Energy Market Update - 01 September 2025
Gas and power softened as healthy storage and firm LNG offset Norwegian maintenance. Weekend wind depressed spot power, while geopolitics added only a limited risk premium.
Natural gas edged lower into month-end as storage progress and steady LNG weighed against reduced Norwegian flows. EU inventories are about 77.3% full and trending towards the lowered winter target. Norwegian output fell to 255 mcm/day on Friday versus 318 mcm/day at the start of the session, with nominations this morning around 235 mcm/day as the heavy September maintenance slate ramps up. UK-directed flows dipped by 1 mcm/day to 19 mcm/day after Vesterled returned to zero. LNG send-out is stable near 8 mcm/day (South Hook ~5 mcm/day; Isle of Grain boil-off; Dragon inactive), with additional Northwest European arrivals expected to keep the system comfortable. Gas-for-power demand for day-ahead is forecast at 27 mcm/day (up 4), the weekend at 14 mcm/day (up 2) and week-ahead-next-week at 28 mcm/day (down 2) on changing wind conditions. Prices reflected the softer tone: TTF front month settled at €31.62/MWh and is around €31 this morning; NBP front month closed at 77.83p/therm with NBP spot near 80p/therm. Positioning also leant bearish after sizeable fund length reductions through August. Geopolitically, Russian drone strikes over the weekend disrupted Ukrainian power supplies and Kyiv signalled potential escalation if talks do not progress, though this has not materially lifted near-curve risk so far.

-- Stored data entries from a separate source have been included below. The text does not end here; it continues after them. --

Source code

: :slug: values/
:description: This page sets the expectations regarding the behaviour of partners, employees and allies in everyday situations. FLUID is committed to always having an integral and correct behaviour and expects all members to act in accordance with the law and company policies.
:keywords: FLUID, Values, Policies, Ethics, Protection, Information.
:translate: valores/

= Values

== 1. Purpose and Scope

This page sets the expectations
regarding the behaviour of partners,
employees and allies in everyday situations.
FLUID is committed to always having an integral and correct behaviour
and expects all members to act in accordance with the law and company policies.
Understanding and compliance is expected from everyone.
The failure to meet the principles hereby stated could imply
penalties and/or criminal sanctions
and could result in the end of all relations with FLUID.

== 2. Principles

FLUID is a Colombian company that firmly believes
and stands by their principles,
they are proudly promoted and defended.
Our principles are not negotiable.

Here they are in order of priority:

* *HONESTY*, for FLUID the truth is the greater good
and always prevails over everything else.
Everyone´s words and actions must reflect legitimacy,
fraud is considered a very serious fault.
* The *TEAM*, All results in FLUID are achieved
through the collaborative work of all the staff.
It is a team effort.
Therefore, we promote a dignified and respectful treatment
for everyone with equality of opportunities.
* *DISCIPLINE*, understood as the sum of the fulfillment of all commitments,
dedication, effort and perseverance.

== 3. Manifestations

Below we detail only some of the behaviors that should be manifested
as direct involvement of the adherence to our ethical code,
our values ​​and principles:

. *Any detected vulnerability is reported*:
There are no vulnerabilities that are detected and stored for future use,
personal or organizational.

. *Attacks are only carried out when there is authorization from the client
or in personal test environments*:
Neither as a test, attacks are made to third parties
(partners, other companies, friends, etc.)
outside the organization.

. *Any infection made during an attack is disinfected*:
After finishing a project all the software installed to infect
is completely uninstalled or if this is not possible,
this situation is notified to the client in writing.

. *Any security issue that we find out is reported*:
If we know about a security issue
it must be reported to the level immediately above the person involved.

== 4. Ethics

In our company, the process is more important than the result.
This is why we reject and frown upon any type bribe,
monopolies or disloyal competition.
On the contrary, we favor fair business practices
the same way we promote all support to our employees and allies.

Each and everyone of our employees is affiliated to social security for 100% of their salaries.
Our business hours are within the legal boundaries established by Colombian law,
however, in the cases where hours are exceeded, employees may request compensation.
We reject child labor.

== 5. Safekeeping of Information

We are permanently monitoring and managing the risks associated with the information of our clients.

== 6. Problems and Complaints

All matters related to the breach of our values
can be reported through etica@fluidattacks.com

UK power tracked gas and fundamentals. Improved wind over the weekend pulled the base spot down to about £49/MWh from the mid-£80s late last week. On the curve, the UK front-month baseload eased to roughly £73/MWh, while the front season ticked up to around £82/MWh, leaving the power curve more resilient than gas. Near-term volatility is expected as wind output fluctuates over the coming days; nuclear availability should gradually improve as planned maintenance winds down, tempering CCGT requirements when renewables recover. Interconnectors continue to provide balancing flexibility into and out of Great Britain.
Broader commodities were mixed. Brent crude slipped to about $67/bbl as macro headwinds outweighed recent US inventory draws and new US tariffs on India. European carbon firmed slightly, with EUAs around €73/t. Global gas benchmarks were steady to softer: Henry Hub near $3.00/MMBtu, JKM around $11.22/MMBtu and the TTF equivalent close to $10.86/MMBtu. With storage advancing, robust LNG schedules and Norwegian maintenance largely pre-flagged, markets begin September range-bound and increasingly focused on winter temperature risk.